On the fifth day, Vetch, creeping behind a tree, takes off his belt, and makes a noose. He will hang himself. He gets one end of the belt over a bough, and then his cowardice bids him pause. Gabbett approaches; he tries to evade him, and steal away into the bush. In vain. The insatiable giant, ravenous with famine and sustained by madness, is not to be shaken off. Vetch tries to run, but his legs bend under him. The axe that has tried to drink so much blood feels heavy as lead. He will fling it away. No—he dares not. Night falls again. He must rest, or go mad. His limbs are powerless. His eyelids are glued together. He sleeps as he stands. This horrible thing must be a dream. He is at Port Arthur, or will wake on his pallet in the penny lodging-house he slept at when a boy. Is that the deputy come to wake him to the torment of living? It is not time—surely not time yet. He sleeps—and the giant, grinning with ferocious joy, approaches on clumsy tiptoe and seizes the coveted axe.
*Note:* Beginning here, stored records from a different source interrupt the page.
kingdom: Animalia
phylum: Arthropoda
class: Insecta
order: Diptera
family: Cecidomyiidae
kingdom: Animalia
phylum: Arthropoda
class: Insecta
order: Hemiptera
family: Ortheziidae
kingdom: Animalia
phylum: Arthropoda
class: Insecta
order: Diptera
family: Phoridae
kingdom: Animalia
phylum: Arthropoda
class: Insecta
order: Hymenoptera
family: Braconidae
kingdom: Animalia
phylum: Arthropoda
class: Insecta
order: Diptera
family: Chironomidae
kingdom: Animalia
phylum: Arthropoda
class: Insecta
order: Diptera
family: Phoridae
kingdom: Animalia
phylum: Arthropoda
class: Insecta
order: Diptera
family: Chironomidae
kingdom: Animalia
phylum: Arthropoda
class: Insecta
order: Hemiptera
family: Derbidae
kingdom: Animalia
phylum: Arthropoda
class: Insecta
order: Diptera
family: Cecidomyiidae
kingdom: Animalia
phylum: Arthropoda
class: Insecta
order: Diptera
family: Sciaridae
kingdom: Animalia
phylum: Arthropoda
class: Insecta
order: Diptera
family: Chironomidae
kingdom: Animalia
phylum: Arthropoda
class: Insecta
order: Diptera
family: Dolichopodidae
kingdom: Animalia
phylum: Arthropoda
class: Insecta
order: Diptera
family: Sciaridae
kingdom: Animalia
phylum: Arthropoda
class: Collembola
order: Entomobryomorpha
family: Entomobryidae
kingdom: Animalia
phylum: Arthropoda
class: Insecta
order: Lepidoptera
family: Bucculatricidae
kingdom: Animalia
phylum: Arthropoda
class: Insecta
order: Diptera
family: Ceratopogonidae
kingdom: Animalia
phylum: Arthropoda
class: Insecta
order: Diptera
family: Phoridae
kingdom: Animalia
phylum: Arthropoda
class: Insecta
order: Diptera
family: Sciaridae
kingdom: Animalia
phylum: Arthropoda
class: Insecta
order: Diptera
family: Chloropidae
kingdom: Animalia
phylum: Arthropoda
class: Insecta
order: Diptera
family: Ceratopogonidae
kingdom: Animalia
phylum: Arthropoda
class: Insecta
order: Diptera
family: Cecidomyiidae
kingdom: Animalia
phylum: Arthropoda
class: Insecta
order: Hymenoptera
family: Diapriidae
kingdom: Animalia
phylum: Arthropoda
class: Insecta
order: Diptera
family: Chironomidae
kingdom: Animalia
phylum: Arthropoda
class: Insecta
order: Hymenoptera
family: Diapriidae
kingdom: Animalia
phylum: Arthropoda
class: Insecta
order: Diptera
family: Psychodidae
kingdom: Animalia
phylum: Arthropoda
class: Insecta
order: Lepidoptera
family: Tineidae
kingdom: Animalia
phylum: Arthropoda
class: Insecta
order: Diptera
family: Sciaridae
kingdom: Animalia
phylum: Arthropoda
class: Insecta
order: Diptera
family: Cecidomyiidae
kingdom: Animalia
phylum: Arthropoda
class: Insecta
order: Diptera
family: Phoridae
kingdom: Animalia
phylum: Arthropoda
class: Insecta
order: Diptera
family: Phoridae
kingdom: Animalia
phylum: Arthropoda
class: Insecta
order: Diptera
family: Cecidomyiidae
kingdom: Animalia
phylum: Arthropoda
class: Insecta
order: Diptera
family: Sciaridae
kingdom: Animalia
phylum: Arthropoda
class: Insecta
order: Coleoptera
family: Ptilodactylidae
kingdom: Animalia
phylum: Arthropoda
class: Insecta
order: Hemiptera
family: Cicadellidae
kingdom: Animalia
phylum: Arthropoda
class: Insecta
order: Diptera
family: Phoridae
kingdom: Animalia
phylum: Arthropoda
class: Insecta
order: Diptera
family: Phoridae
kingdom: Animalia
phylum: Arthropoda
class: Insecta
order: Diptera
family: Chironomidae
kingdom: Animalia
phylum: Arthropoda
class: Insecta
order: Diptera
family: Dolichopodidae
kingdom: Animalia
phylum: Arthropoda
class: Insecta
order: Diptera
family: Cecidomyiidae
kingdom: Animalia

On the northeast coast of Van Diemen's Land is a place called St. Helen's Point, and a certain skipper, being in want of fresh water, landing there with a boat's crew, found on the banks of the creek a gaunt and blood-stained man, clad in tattered yellow, who carried on his back an axe and a bundle. When the sailors came within sight of him he made signs to them to approach, and opening his bundle with much ceremony, offered them some of its contents. Filled with horror at what the maniac displayed, they seized and bound him. At Hobart Town he was recognized as the only survivor of the nine desperadoes who had escaped from Colonel Arthur's "natural penitentiary."